Which lines of the material hold the word "female"? Copy each one.

--- Supplied entries ---

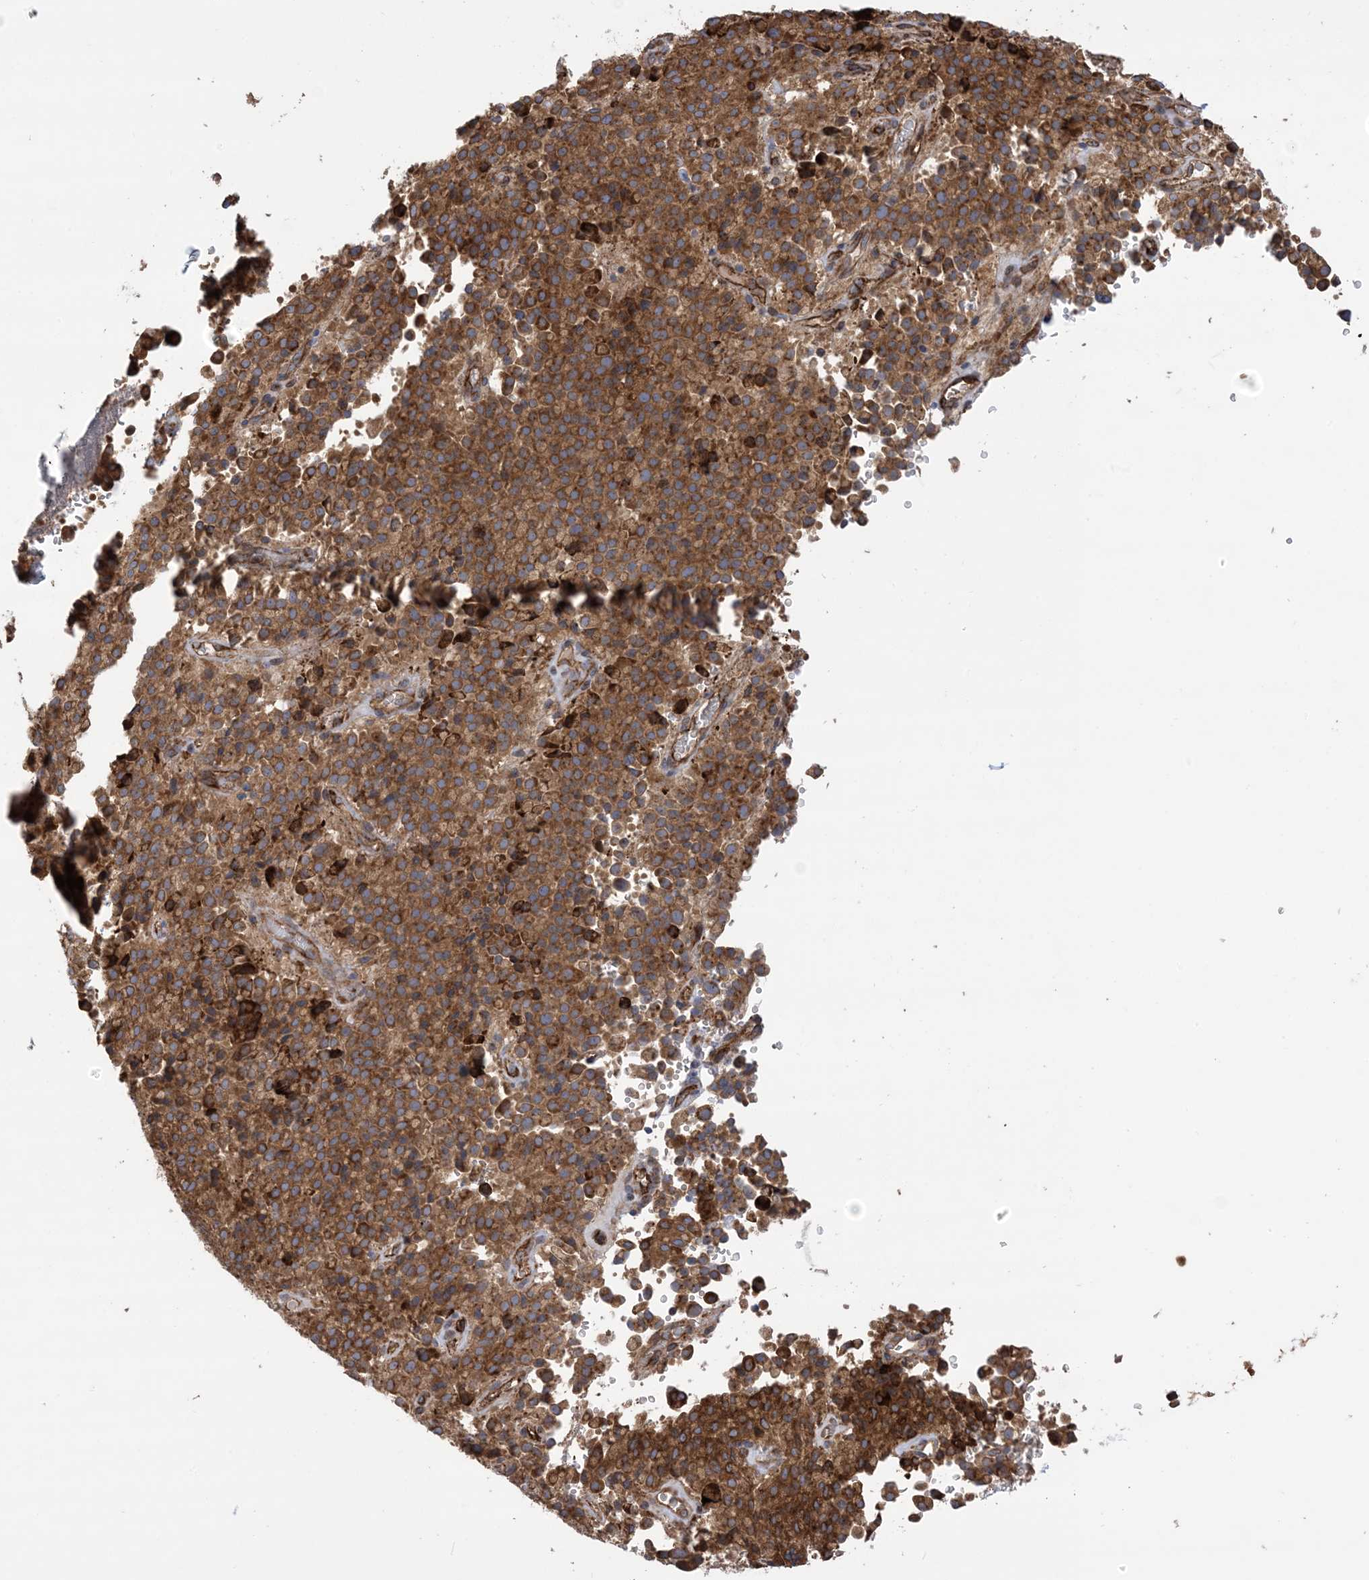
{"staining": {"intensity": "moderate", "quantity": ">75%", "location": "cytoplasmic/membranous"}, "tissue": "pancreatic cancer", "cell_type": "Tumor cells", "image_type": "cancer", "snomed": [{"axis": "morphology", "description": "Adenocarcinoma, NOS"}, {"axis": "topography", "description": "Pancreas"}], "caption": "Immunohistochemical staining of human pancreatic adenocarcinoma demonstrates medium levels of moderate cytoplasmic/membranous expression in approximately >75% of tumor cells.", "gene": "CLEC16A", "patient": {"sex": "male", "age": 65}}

---
--- Supplied entries ---

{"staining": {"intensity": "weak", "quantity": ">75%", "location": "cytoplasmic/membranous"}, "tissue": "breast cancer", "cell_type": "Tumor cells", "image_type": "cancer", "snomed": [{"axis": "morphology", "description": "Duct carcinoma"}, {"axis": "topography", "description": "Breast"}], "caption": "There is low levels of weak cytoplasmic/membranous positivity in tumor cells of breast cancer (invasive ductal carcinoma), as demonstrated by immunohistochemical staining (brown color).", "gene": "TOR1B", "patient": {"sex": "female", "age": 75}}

---
--- Supplied entries ---

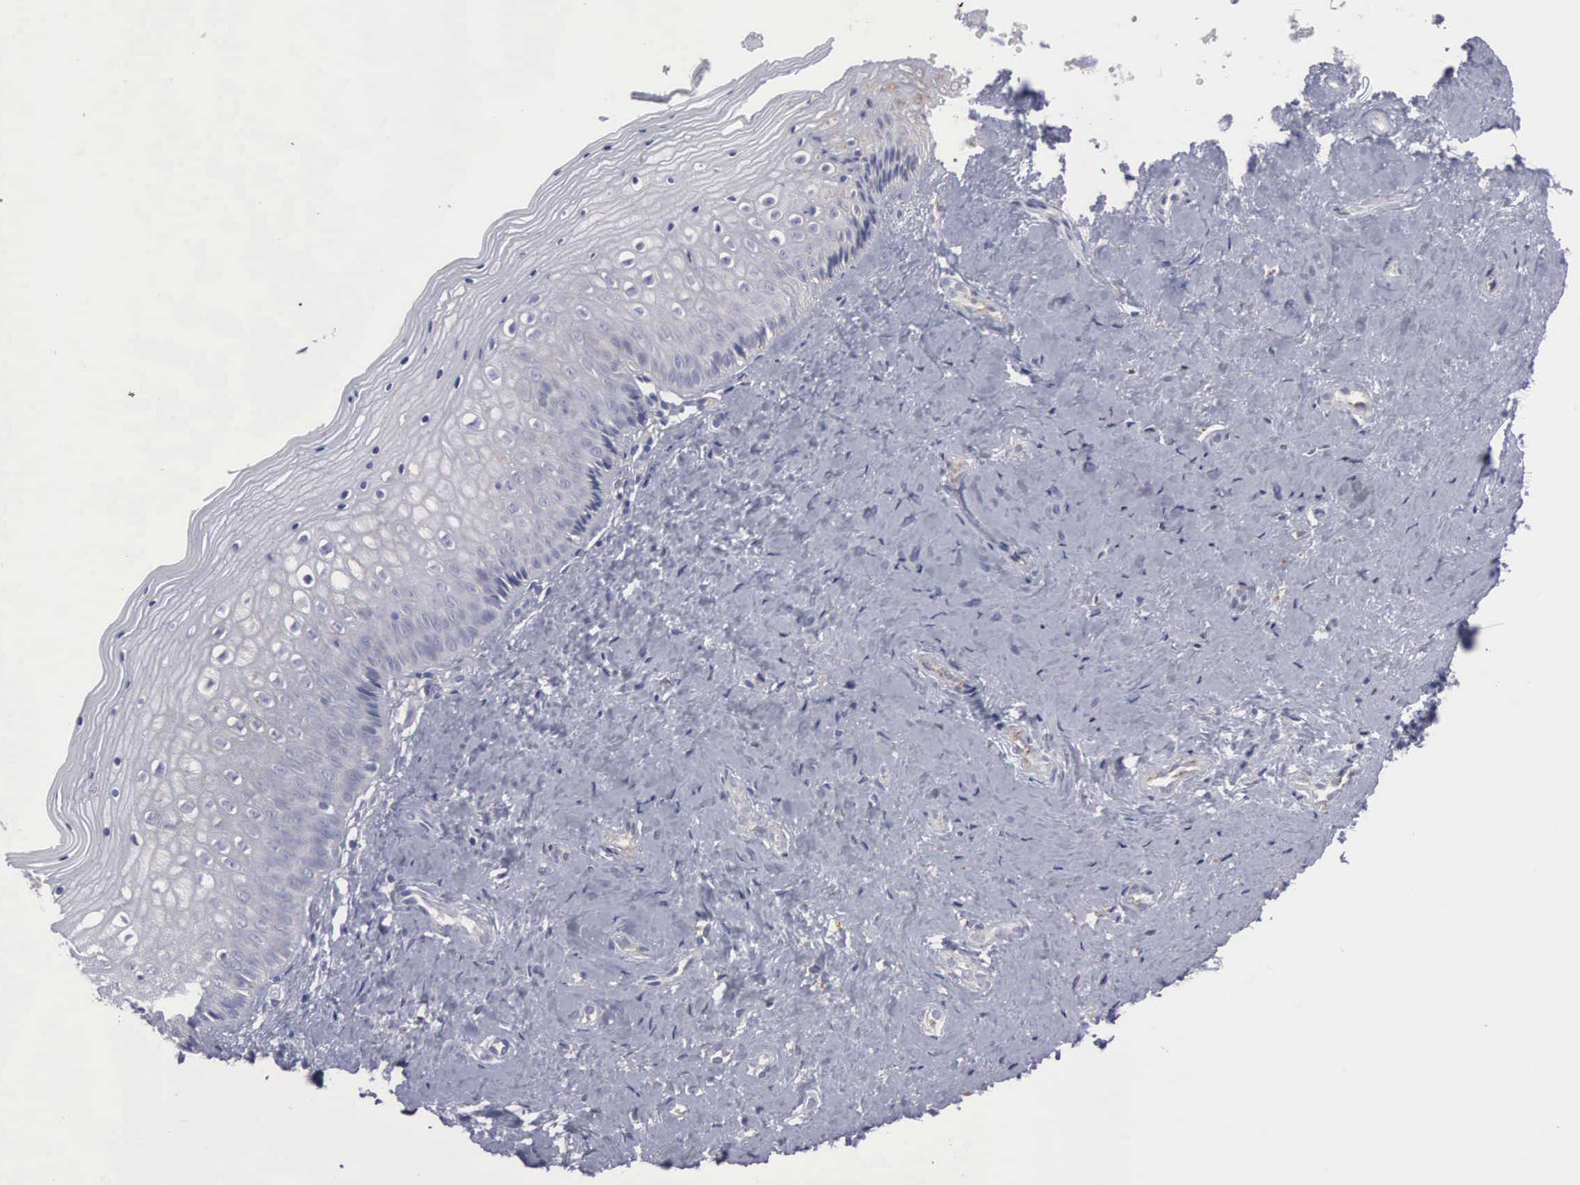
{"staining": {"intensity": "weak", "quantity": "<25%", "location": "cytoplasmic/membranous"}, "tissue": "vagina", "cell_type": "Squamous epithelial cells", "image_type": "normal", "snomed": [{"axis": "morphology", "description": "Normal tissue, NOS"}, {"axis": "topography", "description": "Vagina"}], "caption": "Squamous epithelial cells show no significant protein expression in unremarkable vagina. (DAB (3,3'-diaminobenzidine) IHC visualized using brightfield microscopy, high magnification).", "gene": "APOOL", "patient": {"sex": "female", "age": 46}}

---

» **Expected answer**:
{"staining": {"intensity": "weak", "quantity": ">75%", "location": "cytoplasmic/membranous"}, "tissue": "breast cancer", "cell_type": "Tumor cells", "image_type": "cancer", "snomed": [{"axis": "morphology", "description": "Duct carcinoma"}, {"axis": "topography", "description": "Breast"}], "caption": "There is low levels of weak cytoplasmic/membranous positivity in tumor cells of breast cancer (invasive ductal carcinoma), as demonstrated by immunohistochemical staining (brown color).", "gene": "TOR1B", "patient": {"sex": "female", "age": 75}}
{"staining": {"intensity": "weak", "quantity": "<25%", "location": "cytoplasmic/membranous"}, "tissue": "vagina", "cell_type": "Squamous epithelial cells", "image_type": "normal", "snomed": [{"axis": "morphology", "description": "Normal tissue, NOS"}, {"axis": "topography", "description": "Vagina"}], "caption": "Squamous epithelial cells show no significant protein expression in unremarkable vagina. (DAB (3,3'-diaminobenzidine) IHC visualized using brightfield microscopy, high magnification).", "gene": "APOOL", "patient": {"sex": "female", "age": 46}}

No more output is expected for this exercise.